When the Labour government bailed out Lloyds and RBS in the 2008-9 crisis, it was clear it wouldn’t be permanent. This was no nationalisation, just a temporary measure to protect two of Britain’s banking giants from collapse. On the face of it, then, it might be surprising that after five years with George ‘cut the deficit’ Osborne as chancellor, the state has yet to sell.
Could that be about to change, now that the Tories have shed their Coalition partners? The government has gradually offloaded half of its 43% stake in Lloyds, with a further £9bn sell-off announced in March’s budget set to bring it to roughly 7%. Its 80% stake in RBS received no mention then, though Osborne is now reportedly looking at offloading that too.
To understand whether this is likely to happen any time soon, consider why the state hasn’t already sold its RBS stake. The Exchequer wants the cash and it’s no longer propping the bank up, after all. The reason is of course that to do so would be to make a rather stinking loss.

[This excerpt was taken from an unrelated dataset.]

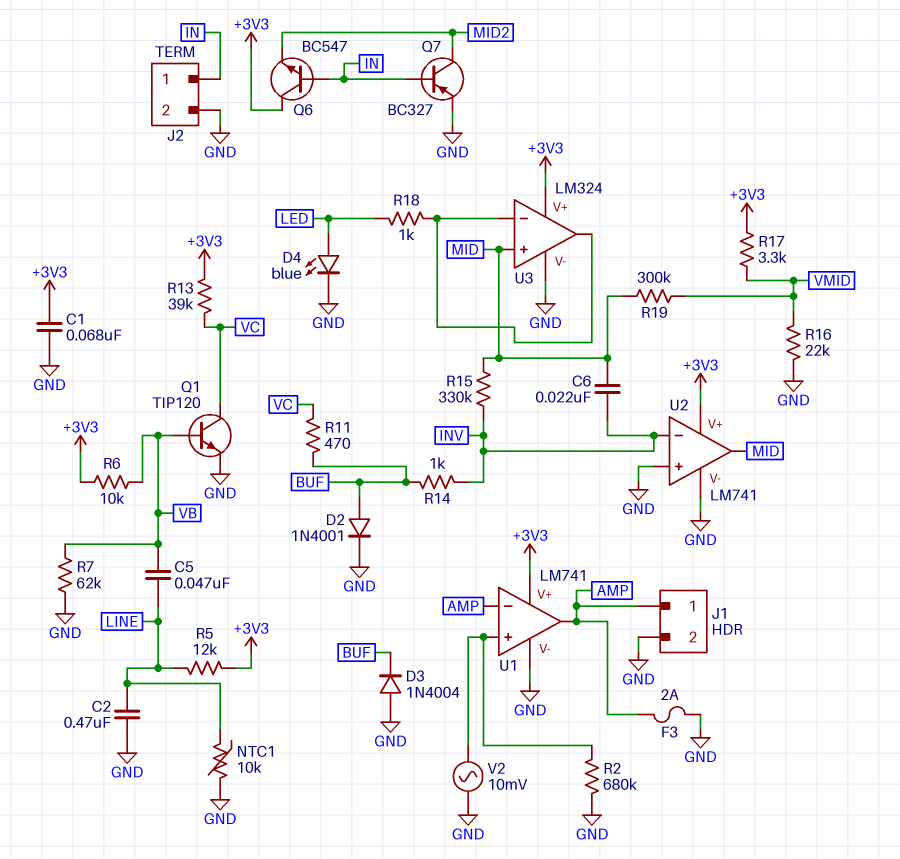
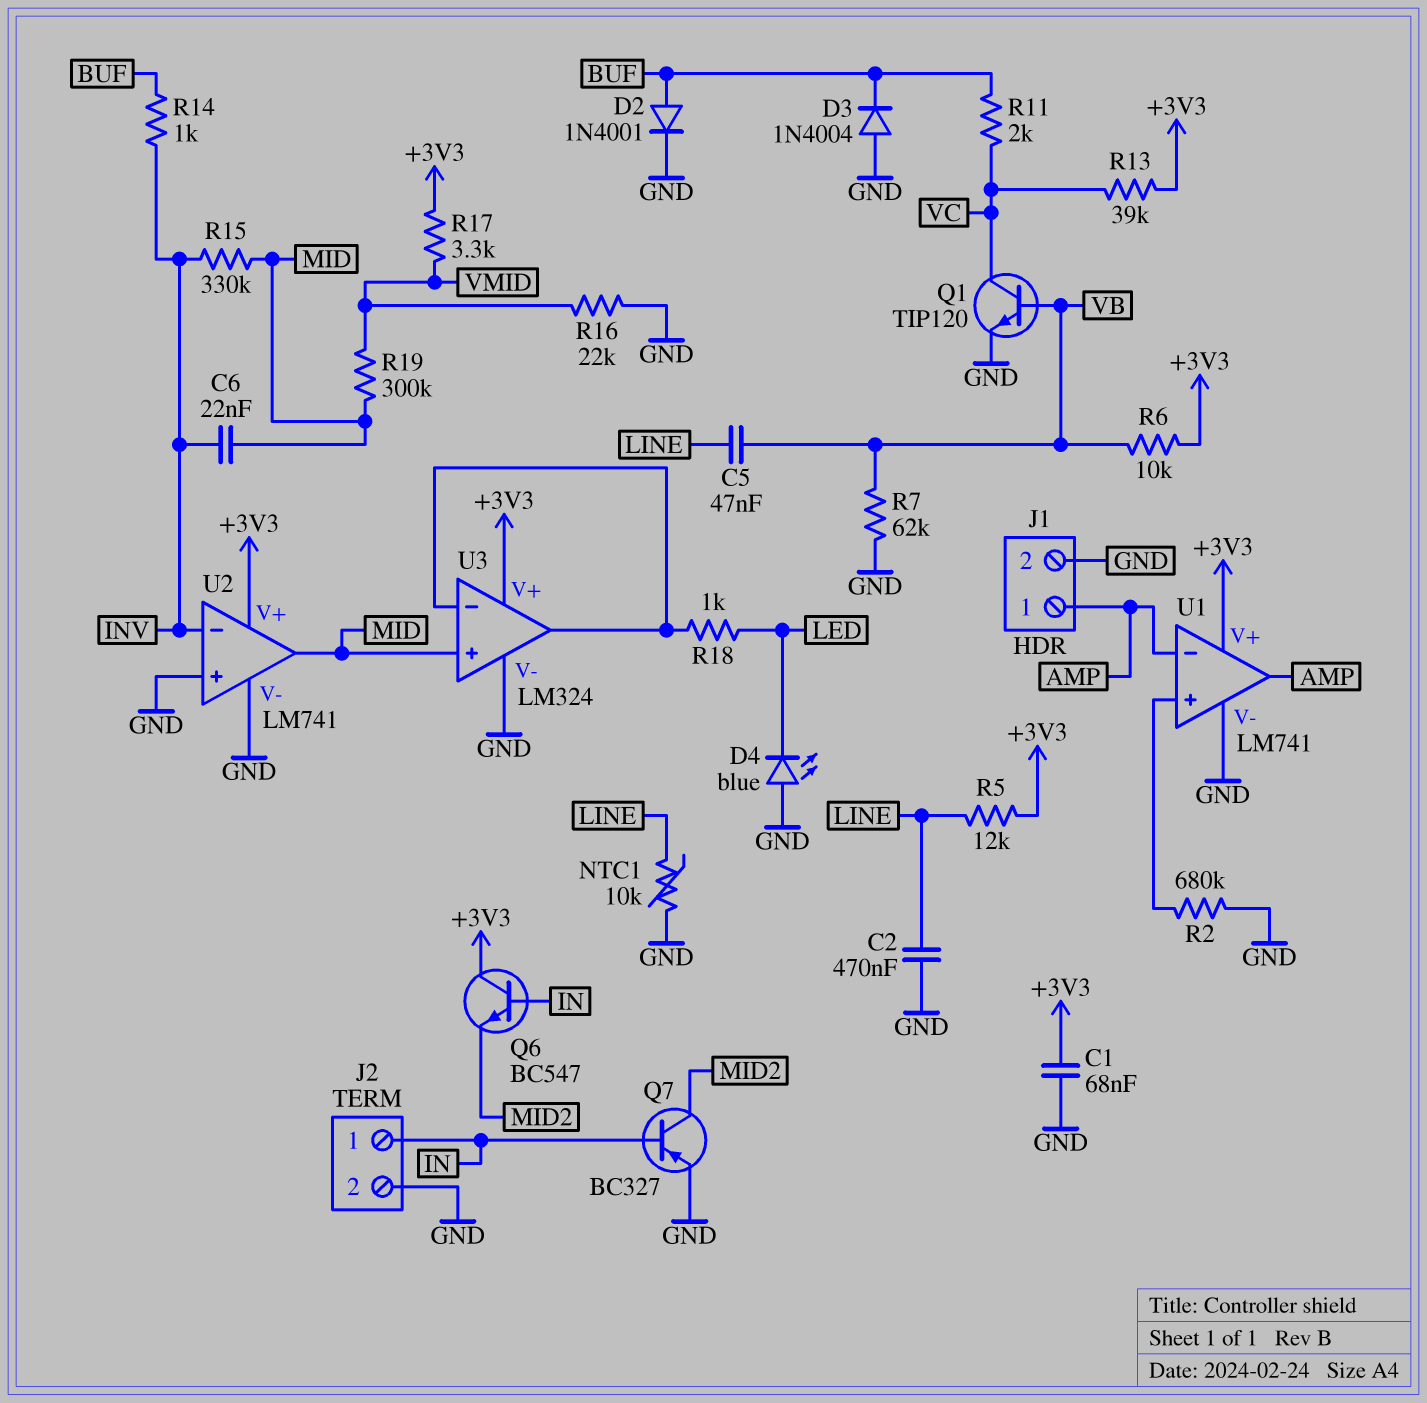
D4: LED blue (A LED, K GND) -> LED blue (A GND, K LED)
F3: 2A (AMP, GND) -> none
R11: 470 (BUF, VC) -> 2k (BUF, VC)
V2: AC 10mV (GND, U1/in+) -> none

The state coughed up £46bn in 2008-9 to bail out RBS. To recoup that ‘investment’ on face value, RBS’ share price would need to be around 502p. However, taking inflation into account, the government’s initial bail out would now be worth £57bn, pushing the effective break-even point to around 622p. Selling now would return £32.5bn – a real term loss of £24.5bn.
RBS’ share price will not rise to 622p. The bank’s losses since the bailout have totalled more than £46bn, as its assets have been repeatedly written down. It just isn’t worth that much anymore, so the government will make a loss when it sells.
It might seem sensible, given that RBS continues to make a loss from hefty regulatory fines, to cut that loss and run. Selling now may be missing a trick, however. The swarm of regulators stinging banks with fines will surely buzz off eventually (presuming there are no more scandals left to emerge).
Just as importantly, the huge restructuring costs RBS has endured under Ross McEwan will likely lessen over the next few years, presumably leaving a more profitable enterprise, less exposed to asset write-downs.
Ultimately, the decision will be a political rather than a financial one. The Conservatives won’t want to be seen hold on to a controlling interest in a bank for long, and will want visible progress in taking care of the deficit. Once RBS starts to look a little bit more like Lloyds, the share sale is likely to follow.